You refer to a prior Public Information Letter, No. 851, which discusses the right of acceleration. Staff believes that letter addresses a different issue than the one posed in your letter. Staff understands that letter to say that early payment of the balance of a precomputed finance charge obligation by a customer upon acceleration by the creditor is essentially the same as a prepayment of the obligation. Therefore, if the creditor does not rebate unearned finance charges in accordance with the rebate provisions disclosed under § 226.8(b)(7) when the customer pays the balance of the obligation upon acceleration, any amounts retained beyond those which would have been rebated under the disclosed rebate provisions do represent the type of charge that must be disclosed under § 226.8(b)(4).7
The interpretation has been criticized for analogizing acceleration to prepayment so as to require disclosure only when the rebate provisions in the former event are less favorable to the borrower than in the latter.8 But the staff’s construction is a practical one in a debatable area, is not plainly wrong, and should — if followed by courts— produce uniformity in a matter where uniformity is very desirable. We adopt it as the rule of decision in these cases.

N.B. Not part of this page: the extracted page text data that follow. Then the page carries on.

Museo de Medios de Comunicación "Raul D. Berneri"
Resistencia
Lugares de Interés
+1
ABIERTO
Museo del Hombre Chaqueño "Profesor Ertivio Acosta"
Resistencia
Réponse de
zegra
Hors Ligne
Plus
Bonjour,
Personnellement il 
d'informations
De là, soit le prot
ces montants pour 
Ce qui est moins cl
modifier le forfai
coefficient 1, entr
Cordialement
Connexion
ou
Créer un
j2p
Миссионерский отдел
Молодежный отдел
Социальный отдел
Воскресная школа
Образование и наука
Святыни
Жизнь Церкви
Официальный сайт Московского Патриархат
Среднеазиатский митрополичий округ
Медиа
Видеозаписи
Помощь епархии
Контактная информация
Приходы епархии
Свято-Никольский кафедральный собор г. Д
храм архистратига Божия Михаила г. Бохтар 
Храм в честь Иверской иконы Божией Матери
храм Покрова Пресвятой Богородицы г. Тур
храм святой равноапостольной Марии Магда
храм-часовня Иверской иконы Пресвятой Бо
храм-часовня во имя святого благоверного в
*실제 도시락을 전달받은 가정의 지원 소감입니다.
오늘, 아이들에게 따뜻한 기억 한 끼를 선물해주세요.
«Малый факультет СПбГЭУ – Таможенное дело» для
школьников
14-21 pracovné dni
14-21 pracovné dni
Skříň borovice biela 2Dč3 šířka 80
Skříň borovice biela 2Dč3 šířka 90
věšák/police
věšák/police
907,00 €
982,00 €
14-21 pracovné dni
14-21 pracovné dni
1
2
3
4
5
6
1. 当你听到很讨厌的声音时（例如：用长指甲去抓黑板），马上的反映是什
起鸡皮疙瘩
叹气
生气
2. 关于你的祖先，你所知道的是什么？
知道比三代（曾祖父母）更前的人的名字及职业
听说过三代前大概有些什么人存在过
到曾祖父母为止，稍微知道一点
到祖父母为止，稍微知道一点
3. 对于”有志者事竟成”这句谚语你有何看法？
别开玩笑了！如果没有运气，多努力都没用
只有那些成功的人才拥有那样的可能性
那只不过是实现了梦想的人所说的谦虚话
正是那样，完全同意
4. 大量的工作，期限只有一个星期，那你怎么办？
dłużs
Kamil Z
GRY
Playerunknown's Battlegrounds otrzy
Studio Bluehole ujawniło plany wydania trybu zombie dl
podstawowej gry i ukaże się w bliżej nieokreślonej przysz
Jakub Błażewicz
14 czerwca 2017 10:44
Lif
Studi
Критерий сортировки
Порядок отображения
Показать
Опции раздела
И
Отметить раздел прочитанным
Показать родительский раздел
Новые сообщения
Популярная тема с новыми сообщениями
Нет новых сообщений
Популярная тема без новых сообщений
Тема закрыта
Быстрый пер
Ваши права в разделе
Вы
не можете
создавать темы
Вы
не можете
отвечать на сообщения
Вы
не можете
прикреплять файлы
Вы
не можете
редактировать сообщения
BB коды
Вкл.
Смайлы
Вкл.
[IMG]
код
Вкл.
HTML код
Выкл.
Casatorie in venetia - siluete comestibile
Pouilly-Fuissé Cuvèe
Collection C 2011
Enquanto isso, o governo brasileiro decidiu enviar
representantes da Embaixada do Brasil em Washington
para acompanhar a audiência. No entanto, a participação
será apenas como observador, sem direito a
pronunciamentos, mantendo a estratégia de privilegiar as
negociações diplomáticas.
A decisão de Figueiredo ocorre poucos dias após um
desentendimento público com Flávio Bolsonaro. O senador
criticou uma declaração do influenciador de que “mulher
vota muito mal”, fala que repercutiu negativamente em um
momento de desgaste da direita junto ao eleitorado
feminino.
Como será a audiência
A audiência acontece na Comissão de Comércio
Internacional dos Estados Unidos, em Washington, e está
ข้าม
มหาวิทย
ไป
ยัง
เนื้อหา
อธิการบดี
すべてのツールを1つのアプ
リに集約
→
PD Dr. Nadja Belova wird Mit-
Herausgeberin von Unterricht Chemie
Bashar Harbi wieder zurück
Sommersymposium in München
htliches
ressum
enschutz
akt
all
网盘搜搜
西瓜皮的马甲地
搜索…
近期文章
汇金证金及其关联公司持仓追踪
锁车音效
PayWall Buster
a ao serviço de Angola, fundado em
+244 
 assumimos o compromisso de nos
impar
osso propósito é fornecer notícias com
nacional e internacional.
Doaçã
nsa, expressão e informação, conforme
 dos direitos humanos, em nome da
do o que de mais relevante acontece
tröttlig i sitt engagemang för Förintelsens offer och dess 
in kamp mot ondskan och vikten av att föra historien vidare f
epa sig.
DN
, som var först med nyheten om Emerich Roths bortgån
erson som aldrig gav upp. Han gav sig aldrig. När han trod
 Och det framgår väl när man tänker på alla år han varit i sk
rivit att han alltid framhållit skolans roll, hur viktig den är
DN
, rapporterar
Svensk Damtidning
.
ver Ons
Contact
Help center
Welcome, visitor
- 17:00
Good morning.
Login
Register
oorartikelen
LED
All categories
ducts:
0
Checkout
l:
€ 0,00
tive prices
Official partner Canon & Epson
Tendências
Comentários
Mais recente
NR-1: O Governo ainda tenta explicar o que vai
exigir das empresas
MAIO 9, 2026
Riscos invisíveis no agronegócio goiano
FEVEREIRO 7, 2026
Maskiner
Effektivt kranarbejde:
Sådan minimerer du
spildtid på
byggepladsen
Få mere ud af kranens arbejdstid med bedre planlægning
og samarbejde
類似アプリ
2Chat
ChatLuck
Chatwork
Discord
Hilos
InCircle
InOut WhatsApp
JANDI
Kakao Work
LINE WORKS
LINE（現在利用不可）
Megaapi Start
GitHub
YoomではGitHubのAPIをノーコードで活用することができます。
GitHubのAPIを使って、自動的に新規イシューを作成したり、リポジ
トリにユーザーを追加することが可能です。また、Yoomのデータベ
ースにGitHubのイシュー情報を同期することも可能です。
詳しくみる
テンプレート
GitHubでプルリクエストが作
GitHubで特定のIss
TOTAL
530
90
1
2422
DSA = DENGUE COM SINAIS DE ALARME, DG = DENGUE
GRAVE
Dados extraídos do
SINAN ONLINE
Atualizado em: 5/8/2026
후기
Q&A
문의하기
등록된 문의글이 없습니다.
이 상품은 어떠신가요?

Except as to these litigants, however, we make our ruling prospective only from the date of this decision, plus 90 days, so that it will first apply to obligations incurred or renewed in such a manner as to require disclosure after that date. We vacate the judgments of the panel in these cases and remand them to the panel for disposition by it in a manner consistent herewith.
VACATED AND REMANDED.
. 15 U.S.C. §§ 1601 — 1666j.
. As that opinion notes, “[t]he established policy of this Court is to recognize the binding effect of a prior decision by another panel of the Court subject only to a reversal of the Court sitting en banc.” McDaniel v. Fulton Nat’l Bank, etc., 543 F.2d 568, 570 (5th Cir. 1976).
. 12 C.F.R. §§ 226.1-.15 (1977).
. For simplicity, this example supposes that the debtor has the use of the full principal throughout the loan period. In fact, of course, he does not, as he repays a portion of it each month. It is for this reason that prepayment rebates are often made according to the “Rule of 78’s” or “actuarial method,” in order to reflect the fact that the borrower has the use of the largest amount of capital at the early stages of the loan.
. F.R.B. Official Staff Interpretation No. FC-0054, 5 CCH Cons.Cred.Guide ¶ 31,522 (March 21, 1977).
. Comment, Acceleration Clause Disclosure under the Truth in Lending Act, 77 Col.L.Rev. 649, 665 (1977).
. Comment, supra, n. 6 at 666-68.
. See n. 6, supra (original emphasis).